Alıntı metin
===

Abaküs Yazılım
10. Hukuk Dairesi
Esas No: 2020/8792
Karar No: 2021/9625

Yargıtay 10. Hukuk Dairesi 2020/8792 Esas 2021/9625 Karar Sayılı İlamı

10. Hukuk Dairesi         2020/8792 E.  ,  2021/9625 K.

    "İçtihat Metni"

    Mahkemesi : Ankara 3. İş Mahkemesi

    Dava, davacının yaşlılık aylığının iptali ile borç çıkarılmasına dair Kurum işleminin iptali, davacının iptal edilen çalışmalarının fiili olduğunun tespiti istemlerine ilişkindir.
    İlk Derece Mahkemesince, hükümde belirtilen gerekçelerle davanın reddine dair verilen karara karşı davacı vekili tarafından istinaf yoluna başvurulması üzerine, Ankara Bölge Adliye Mahkemesi 10. Hukuk Dairesince istinaf başvurusunun esastan reddine karar verilmiştir.
    Ankara Bölge Adliye Mahkemesi 10. Hukuk Dairesince verilen kararın, davacı vekili tarafından temyiz edilmesi üzerine, temyiz isteklerinin süresinde olduğu anlaşıldıktan ve Tetkik Hâkimi ... tarafından düzenlenen raporla dosyadaki kağıtlar okunduktan sonra işin gereği düşünüldü ve aşağıdaki karar tespit edildi.
    I-İSTEM:
    Davacı vekili, davacıya 29/05/2015 tarihli müracaatı üzerine 01/06/2015 tarihinden itibaren bağlanan yaşlılık aylığının, 05/05/2016 tarihli Kurum işlemini ile iptal edildiğini, davacının davalı işyerindeki çalışmalarının gerçek ve fiili çalışma olduğunu belirterek, kurum işleminin iptali ile davacının 2011, 2012, 2013 tarihlerinde davalı ... San. Tic. Ltd. Şti. işyerinde geçen hizmetlerinin gerçek olduğunun ve fiilen çalıştığının tespitine karar verilmesini talep etmiştir.
    II-CEVAP:
    Davalı SGK davanın reddine karar verilmesini istemiştir.

===

Kaynak veriler
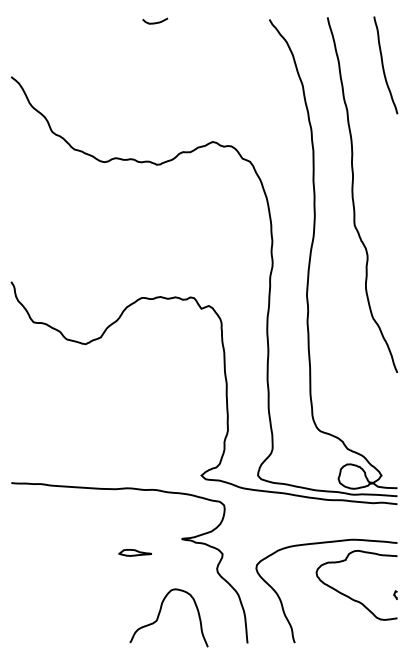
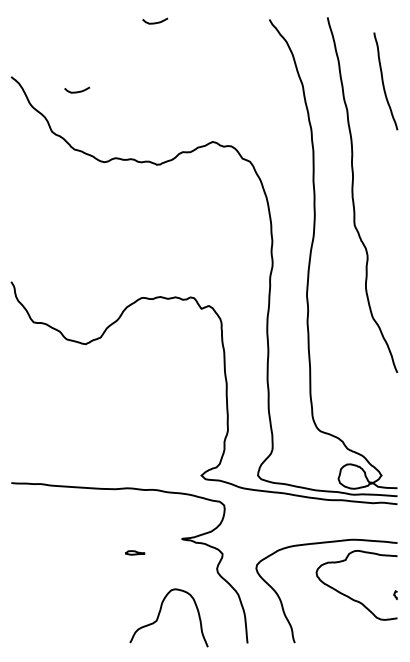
curve at (383, 65) position: (383, 65) -> (383, 81)
curve at (77, 91): none -> present
part at (134, 552) size: 34x8 px -> 21x6 px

===

Görevler
- a) Alıntı metne göre aşağıdaki soruları yanıtlayın.
(i) Kararı veren ilk derece mahkemesi hangisidir?
(ii) Davacıya yaşlılık aylığı hangi tarihten itibaren bağlanmıştır?
(iii) Davalı SGK ne istemiştir?
- b) Alıntı metnin "Ankara Bölge Adliye Mahkemesi 10. Hukuk Dairesince verilen" sözlerinden başlayıp "karar tespit edildi." sözleri de dahil olmak üzere olan kısmını hiç değiştirmeden yazın.

Yanıtlar
- a)
(i) Ankara 3. İş Mahkemesi.
(ii) 01/06/2015 tarihinden itibaren.
(iii) Davanın reddine karar verilmesini istemiştir.

- b)
Ankara Bölge Adliye Mahkemesi 10. Hukuk Dairesince verilen kararın, davacı vekili tarafından temyiz edilmesi üzerine, temyiz isteklerinin süresinde olduğu anlaşıldıktan ve Tetkik Hâkimi ... tarafından düzenlenen raporla dosyadaki kağıtlar okunduktan sonra işin gereği düşünüldü ve aşağıdaki karar tespit edildi.